» **TESTO**:
^^^^^^^^

Supermercati: forza trainante

Due i fattori chiave che hanno determinato questo cambio di guida.
Il primo fattore è sicuramente la crescita rapida delle referenze bio a marchio della Gdo tra il 2001 e il 2019, passate da 644 a 4.686 (+628%), l’aumento delle referenze medie per catena da 92 a 180, l’aumento delle catene coinvolte da 9 a 26. Un ritmo decisamente sostenuto, anche se nel 2019 procede ad una sola cifra (+8%) rispetto ai quattro anni precedenti, con percentuali a doppia cifra (dal +22% al +26% all’anno).
Il secondo fattore è la crescita esponenziale dell’offerta di prodotti bio da parte di aziende multinazionali, dell’industria di marca e di una vasta platea di piccole e medie aziende agroalimentari salite sul treno in corsa. Perché tutti vogliono la loro fetta in un mercato che cresce.
Un’offerta enorme, disponibile in modo capillare sugli scaffali di ipermercati, supermercati e discount, con prezzi decisamente interessanti, che ha attratto nuove fasce di consumatori mai entrati in un negozio specializzato. Ma al tempo stesso ha anche sottratto clienti e quote di vendite ai negozi bio.
Confermate le prime tre catene: Coop con 750 referenze bio a marchio, seguita da Esselunga con 485 e Pam Panorama con 366. Solo nove catene hanno meno di 100 referenze e si tratta in gran parte di discount.

Specializzati: cresce l’aggregazione

Sono 1.339 i negozi bio in Italia rilevati da Bio Bank nel 2019 (-1%). Sembra quindi rallentare il fenomeno delle chiusure. Ma resta comunque elevato il turnover, con più di 200 negozi in entrata e altrettanti in uscita. A gettare la spugna sono soprattutto i piccoli negozi che hanno fatto la storia del biologico, mentre crescono quelli con superfici oltre i 150 metri quadrati.
Nel 2019 i negozi legati alle catene scendono per la prima volta dal 2011, attestandosi al 42%, in gran parte per la razionalizzazione in atto nelle reti Cuorebio e NaturaSì e l’acquisizione di Biobottega e Piacere Terra, passati a NaturaSì. Si concentra così ulteriormente il già ristretto panorama delle catene specializzate in Italia.

^^^^^^^^

» **CONTENUTO DEI DATI**:
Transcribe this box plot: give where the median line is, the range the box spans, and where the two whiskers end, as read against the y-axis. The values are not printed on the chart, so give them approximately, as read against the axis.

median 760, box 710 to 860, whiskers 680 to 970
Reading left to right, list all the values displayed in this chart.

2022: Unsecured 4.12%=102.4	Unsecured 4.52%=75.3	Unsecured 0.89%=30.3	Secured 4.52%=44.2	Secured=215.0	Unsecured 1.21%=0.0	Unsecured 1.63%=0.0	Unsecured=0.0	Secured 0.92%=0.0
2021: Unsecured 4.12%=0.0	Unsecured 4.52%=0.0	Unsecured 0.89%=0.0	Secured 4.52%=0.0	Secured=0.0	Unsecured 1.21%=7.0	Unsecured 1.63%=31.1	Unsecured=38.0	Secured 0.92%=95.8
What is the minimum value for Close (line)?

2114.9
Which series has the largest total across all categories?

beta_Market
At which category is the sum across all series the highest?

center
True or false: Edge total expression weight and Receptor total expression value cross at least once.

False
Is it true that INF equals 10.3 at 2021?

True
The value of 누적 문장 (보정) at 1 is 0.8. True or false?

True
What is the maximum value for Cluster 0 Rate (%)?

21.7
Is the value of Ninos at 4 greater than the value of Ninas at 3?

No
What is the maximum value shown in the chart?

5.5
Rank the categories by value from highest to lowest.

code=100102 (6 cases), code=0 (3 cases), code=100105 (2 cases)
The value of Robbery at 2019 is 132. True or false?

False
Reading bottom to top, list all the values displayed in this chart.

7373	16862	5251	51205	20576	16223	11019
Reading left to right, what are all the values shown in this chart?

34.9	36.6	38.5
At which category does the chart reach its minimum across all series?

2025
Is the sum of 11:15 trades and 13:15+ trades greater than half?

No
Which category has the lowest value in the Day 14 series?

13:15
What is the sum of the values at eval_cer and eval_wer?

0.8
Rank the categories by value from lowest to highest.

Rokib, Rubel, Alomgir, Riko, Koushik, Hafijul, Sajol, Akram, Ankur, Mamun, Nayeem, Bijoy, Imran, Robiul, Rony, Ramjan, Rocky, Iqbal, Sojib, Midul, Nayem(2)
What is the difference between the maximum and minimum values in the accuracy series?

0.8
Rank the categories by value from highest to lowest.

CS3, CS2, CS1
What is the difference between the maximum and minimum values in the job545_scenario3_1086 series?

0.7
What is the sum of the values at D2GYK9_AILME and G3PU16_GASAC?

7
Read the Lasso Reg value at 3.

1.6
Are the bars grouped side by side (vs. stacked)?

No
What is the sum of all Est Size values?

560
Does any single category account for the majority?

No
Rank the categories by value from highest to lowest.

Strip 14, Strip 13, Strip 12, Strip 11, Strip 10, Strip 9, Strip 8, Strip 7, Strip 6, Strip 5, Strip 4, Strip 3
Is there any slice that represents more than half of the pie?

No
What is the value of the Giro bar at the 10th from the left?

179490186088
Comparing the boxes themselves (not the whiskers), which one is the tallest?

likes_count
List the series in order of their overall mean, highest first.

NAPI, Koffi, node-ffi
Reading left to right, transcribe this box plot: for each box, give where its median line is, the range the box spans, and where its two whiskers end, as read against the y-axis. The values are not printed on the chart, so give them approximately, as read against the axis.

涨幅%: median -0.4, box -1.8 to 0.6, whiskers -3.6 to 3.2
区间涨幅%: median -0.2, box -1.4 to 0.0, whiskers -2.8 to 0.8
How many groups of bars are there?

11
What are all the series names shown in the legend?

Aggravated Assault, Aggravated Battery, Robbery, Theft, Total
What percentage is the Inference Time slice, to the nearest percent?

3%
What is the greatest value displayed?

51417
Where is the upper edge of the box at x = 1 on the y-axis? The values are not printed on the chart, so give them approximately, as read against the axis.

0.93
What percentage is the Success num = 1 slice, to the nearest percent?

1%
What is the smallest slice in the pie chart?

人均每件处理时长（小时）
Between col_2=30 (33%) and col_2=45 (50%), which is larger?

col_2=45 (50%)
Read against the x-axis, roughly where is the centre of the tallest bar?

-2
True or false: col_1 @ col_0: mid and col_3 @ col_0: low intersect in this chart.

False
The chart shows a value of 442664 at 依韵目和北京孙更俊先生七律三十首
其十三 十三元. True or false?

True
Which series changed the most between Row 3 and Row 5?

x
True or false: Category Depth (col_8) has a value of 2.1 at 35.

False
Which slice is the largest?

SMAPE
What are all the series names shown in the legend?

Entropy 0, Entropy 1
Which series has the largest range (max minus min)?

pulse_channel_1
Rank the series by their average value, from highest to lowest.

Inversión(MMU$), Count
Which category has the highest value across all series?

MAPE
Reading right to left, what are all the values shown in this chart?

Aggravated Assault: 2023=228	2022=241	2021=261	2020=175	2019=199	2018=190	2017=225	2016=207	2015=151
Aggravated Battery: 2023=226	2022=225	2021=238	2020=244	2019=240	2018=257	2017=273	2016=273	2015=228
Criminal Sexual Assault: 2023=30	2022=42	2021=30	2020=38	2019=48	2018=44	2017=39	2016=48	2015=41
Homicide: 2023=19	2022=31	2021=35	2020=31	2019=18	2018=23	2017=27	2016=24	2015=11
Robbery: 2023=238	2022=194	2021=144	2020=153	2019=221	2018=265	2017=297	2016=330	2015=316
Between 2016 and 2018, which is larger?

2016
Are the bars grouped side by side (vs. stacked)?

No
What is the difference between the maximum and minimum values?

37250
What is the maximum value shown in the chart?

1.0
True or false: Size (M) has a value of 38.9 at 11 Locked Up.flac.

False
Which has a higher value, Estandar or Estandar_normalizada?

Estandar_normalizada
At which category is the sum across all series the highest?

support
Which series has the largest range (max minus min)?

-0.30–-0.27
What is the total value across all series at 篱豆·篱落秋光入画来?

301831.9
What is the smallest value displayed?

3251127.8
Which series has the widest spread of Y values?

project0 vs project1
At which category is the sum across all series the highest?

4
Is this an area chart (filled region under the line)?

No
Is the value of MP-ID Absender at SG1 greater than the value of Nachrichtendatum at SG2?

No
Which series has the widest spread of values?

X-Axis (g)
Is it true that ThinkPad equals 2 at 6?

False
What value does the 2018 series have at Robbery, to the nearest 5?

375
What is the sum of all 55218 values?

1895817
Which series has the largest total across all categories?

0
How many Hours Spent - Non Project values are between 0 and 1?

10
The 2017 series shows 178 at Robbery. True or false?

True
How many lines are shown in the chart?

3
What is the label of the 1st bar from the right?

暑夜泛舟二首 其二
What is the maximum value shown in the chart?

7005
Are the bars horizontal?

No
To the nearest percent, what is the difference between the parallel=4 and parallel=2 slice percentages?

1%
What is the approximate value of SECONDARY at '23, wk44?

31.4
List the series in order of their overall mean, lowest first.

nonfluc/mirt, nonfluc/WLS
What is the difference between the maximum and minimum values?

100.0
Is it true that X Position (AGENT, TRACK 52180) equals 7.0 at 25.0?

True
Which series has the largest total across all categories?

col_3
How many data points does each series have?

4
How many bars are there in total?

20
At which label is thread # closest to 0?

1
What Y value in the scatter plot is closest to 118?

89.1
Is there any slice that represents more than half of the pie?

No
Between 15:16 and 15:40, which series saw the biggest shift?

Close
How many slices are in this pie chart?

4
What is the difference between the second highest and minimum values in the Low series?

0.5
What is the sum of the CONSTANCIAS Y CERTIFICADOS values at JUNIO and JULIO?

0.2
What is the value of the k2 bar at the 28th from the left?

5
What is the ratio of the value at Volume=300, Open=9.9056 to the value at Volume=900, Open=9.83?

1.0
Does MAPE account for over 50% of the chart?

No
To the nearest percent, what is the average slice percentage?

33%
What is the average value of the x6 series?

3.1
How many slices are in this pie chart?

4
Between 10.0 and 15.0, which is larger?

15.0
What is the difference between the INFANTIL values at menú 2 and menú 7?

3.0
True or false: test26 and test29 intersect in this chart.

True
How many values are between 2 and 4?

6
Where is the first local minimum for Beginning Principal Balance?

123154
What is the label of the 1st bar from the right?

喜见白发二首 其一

^^^^^^^^

Nel testo sul biologico, riscrivi tutto da "Supermercati: forza trainante" giù fino a "al +26% all’anno)." e sostituisci "referenze" con "articoli". L'elenco qui sopra non serve.

» **SOLUZIONE**:
Supermercati: forza trainante

Due i fattori chiave che hanno determinato questo cambio di guida.
Il primo fattore è sicuramente la crescita rapida delle articoli bio a marchio della Gdo tra il 2001 e il 2019, passate da 644 a 4.686 (+628%), l’aumento delle articoli medie per catena da 92 a 180, l’aumento delle catene coinvolte da 9 a 26. Un ritmo decisamente sostenuto, anche se nel 2019 procede ad una sola cifra (+8%) rispetto ai quattro anni precedenti, con percentuali a doppia cifra (dal +22% al +26% all’anno).